Lassana Bathily, nouvellement français
Lassana Bathily, nouvellement français © Tim Stewart News/REX/REX/SIPA

Le ministre de l’intérieur a annoncé jeudi après-midi, que l'employé malien de l'hypermarché casher qui a aidé des clients à se dissimuler dans la chambre froide pendant la prise d'otage, cours de Vincennes à Paris, sera naturalisé français mardi

Bernard Cazeneuve, qui a salué "un acte de bravoure", présidera - en son honneur - une cérémonie d'accueil dans la citoyenneté française le 20 janvier.

En France depuis 2006, Lassana Bathily, 24 ans, avait déposé en juillet 2014 une demande de naturalisation. Il avait failli être expulsé en 2009 et avait reussi à rester dans l'héxagone grâce à RSF.

Lassana Bathily, avait emmené un groupe de personnes, comprenant un nourrisson, qui se trouvaient à l'Hyper Cacher, via un escalier pour parvenir à une chambre froide. Après avoir éteint le congélateur, il les avait cachés à l'intérier avant de proposer de s'enfuir par un monte-charge. Personne n'a voulu le suivre.
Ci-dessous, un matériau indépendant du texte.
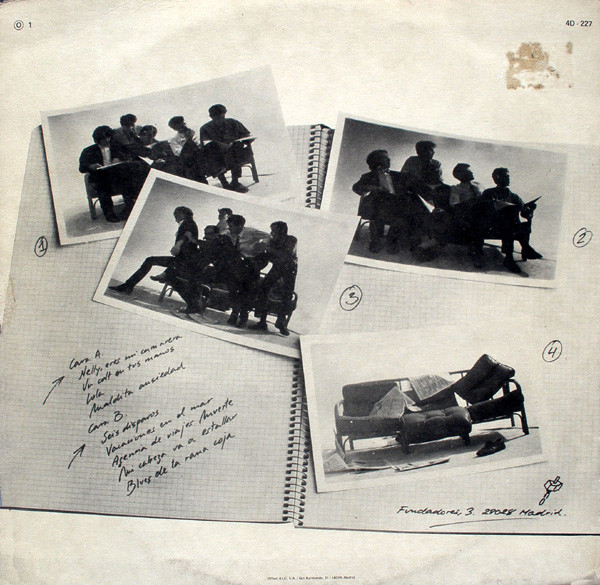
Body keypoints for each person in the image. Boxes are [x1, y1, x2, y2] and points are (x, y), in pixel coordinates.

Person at [108, 206, 198, 294]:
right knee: (150, 260)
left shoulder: (188, 223)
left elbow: (187, 235)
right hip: (182, 260)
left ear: (183, 214)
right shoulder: (188, 223)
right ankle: (130, 285)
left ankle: (128, 286)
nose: (175, 216)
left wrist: (178, 244)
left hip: (184, 262)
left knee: (150, 260)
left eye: (176, 213)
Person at [352, 149, 428, 253]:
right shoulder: (368, 176)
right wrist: (373, 187)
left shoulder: (397, 175)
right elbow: (356, 187)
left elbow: (408, 186)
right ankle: (377, 240)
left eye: (388, 158)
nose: (389, 160)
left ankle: (393, 239)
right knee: (384, 209)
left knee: (409, 202)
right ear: (377, 161)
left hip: (396, 205)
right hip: (378, 205)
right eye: (385, 158)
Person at [79, 125, 149, 222]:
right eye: (103, 138)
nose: (106, 140)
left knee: (129, 179)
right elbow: (82, 168)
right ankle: (109, 213)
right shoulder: (88, 150)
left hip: (117, 175)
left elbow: (128, 156)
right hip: (101, 177)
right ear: (97, 139)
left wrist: (119, 158)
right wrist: (91, 166)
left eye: (108, 137)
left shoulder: (116, 146)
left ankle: (129, 208)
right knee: (102, 184)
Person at [479, 167, 542, 274]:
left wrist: (529, 209)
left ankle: (520, 252)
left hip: (510, 226)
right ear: (497, 178)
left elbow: (523, 211)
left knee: (517, 223)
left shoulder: (513, 196)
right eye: (506, 176)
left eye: (509, 176)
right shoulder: (489, 193)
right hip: (493, 226)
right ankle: (521, 251)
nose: (509, 179)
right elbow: (484, 210)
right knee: (509, 218)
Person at [250, 221, 297, 336]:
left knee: (287, 295)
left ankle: (281, 321)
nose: (271, 233)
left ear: (281, 231)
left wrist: (267, 248)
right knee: (263, 289)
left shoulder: (291, 239)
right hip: (277, 268)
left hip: (290, 269)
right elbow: (268, 256)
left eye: (274, 231)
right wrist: (257, 248)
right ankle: (262, 321)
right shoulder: (272, 241)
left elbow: (286, 255)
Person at [200, 104, 252, 193]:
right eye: (217, 118)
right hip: (217, 155)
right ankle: (224, 183)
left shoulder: (233, 123)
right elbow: (204, 144)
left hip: (234, 151)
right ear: (211, 117)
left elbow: (246, 135)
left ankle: (235, 182)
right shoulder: (205, 128)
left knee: (236, 147)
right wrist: (219, 144)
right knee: (209, 151)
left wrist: (242, 141)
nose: (220, 120)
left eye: (222, 117)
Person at [163, 116, 208, 183]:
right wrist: (189, 140)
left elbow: (202, 143)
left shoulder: (195, 131)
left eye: (183, 124)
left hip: (202, 154)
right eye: (179, 126)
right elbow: (179, 153)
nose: (183, 127)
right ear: (174, 128)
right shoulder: (174, 140)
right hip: (190, 161)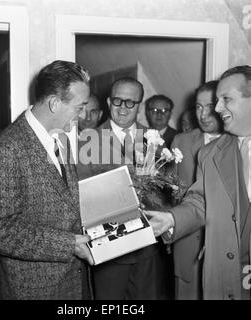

Il s'échappe donc seul, et donne les plans du magasin et les clefs, pour aider les policiers à préparer l'assaut.

Mobilisation pour Lassana

Des associations et dizaines de milliers d'internautes avaient réclamé la naturalisation, ainsi que la Légion d'honneur, pour l'employé malien qui avait caché des otages dans la chambre froide de l'épicerie casher attaquée vendredi par Amedy Coulibaly.La mobilisation la plus significative est venue du CRAN, le Conseil représentatif des associations noires de France, qui a lancé une pétition sur le site change.org, près de 300.000 signatures jeudi.

Selon Louis-Georges Tin, le président du Cran : "Des commerçants juifs ont offert un CDI à Lassana Bathily, lui, l'ancien sans-papier. C'est une belle leçon de vivre-ensemble".

Dimanche, le président François Hollande avait téléphoné à Lassana. Bathily pour le féliciter de son geste. Le Premier ministre israélien Benjamin Netanyahu avait lui aussi remercié Lassana Bathily, lors d'un discours en hébreu à la Grande synagogue de Paris.